The problem with compression & streaming

time to read 2 min | 299 words

I spent some time today trying to optimize the amount of data the profiler is sending on the wire. My first thought was that I could simply wrap the output stream with a compressing stream and use that, indeed, in my initial testing, it proved to be quite simple to do and reduced the amount of data being sent by a factor of 5. I played around a bit more and discovered that different compression implementation can bring me up to a factor of 50!

Unfortunately, I did all my initial testing on files, and while the profiler is able to read files just fine, it is most commonly used for live profiling, to see what is going on in the application right now. The problem here is that adding compression is a truly marvelous way to screw that up. Basically, I want to compress live data, and most compression libraries are not up for that task. It gets a bit more complex when you realize that what I actually wanted was a way to get compression to work on relatively small data chunks.

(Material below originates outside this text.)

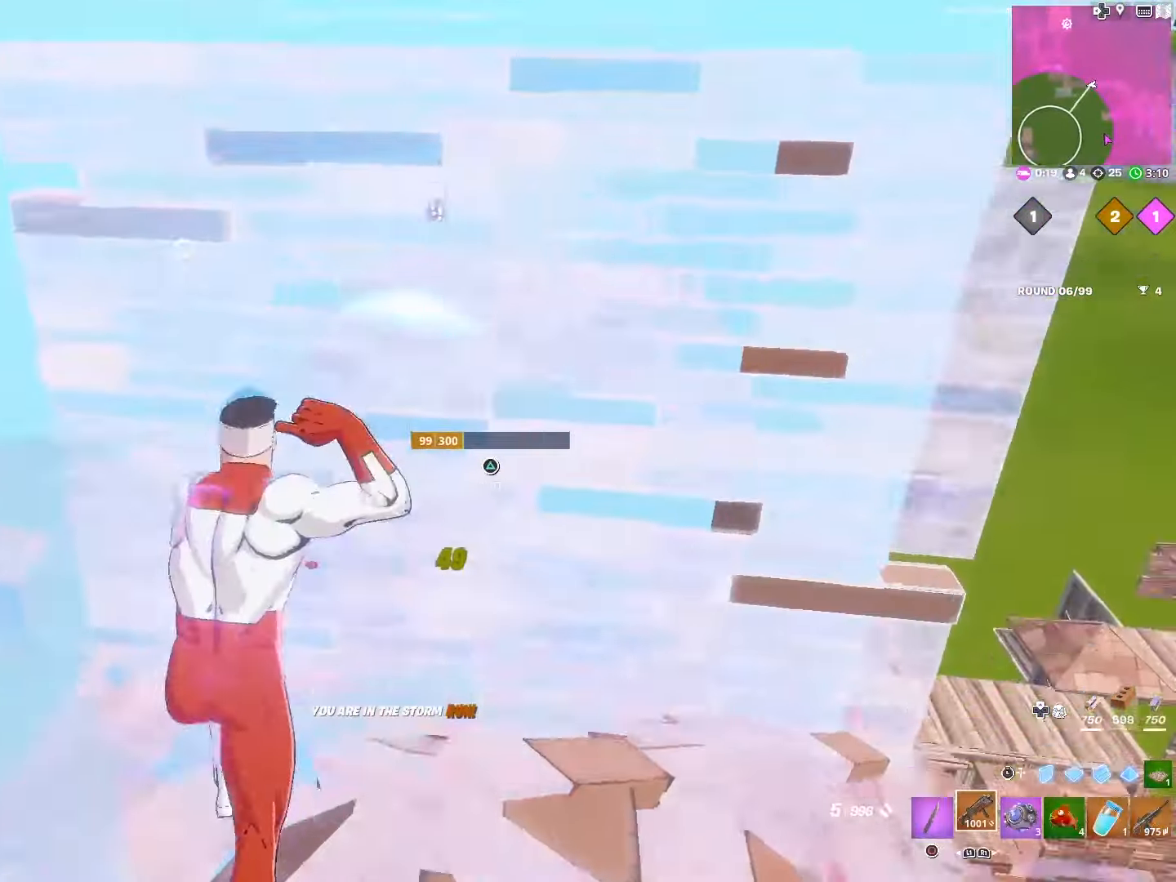
{"buttons": [], "left_stick": "up", "right_stick": "center", "events": [[84, "DPAD_RIGHT", "up"], [84, "R3", "down"], [84, "right_stick", "center"], [200, "right_stick", "down-left"], [217, "R3", "up"], [234, "R2", "down"], [234, "left_stick", "up-right"], [384, "R2", "up"], [384, "left_stick", "up"], [434, "right_stick", "center"]]}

When you think how most compression algorithm works (there is a dictionary in there somewhere), you realize what the problem is. You need to keep updating the dictionary while you are compressing the stream, and at the same time, you need the dictionary to uncompress things. That make it… difficult to handle things. I thought about compressing small chunks (say, every 256Kb), but then I run into problems of figuring out when exactly I am supposed to be flushing them, how to handle partial messages, and more.

In the end, I decided that while it was a very interesting trial run, this is not something that is likely to show good ROI.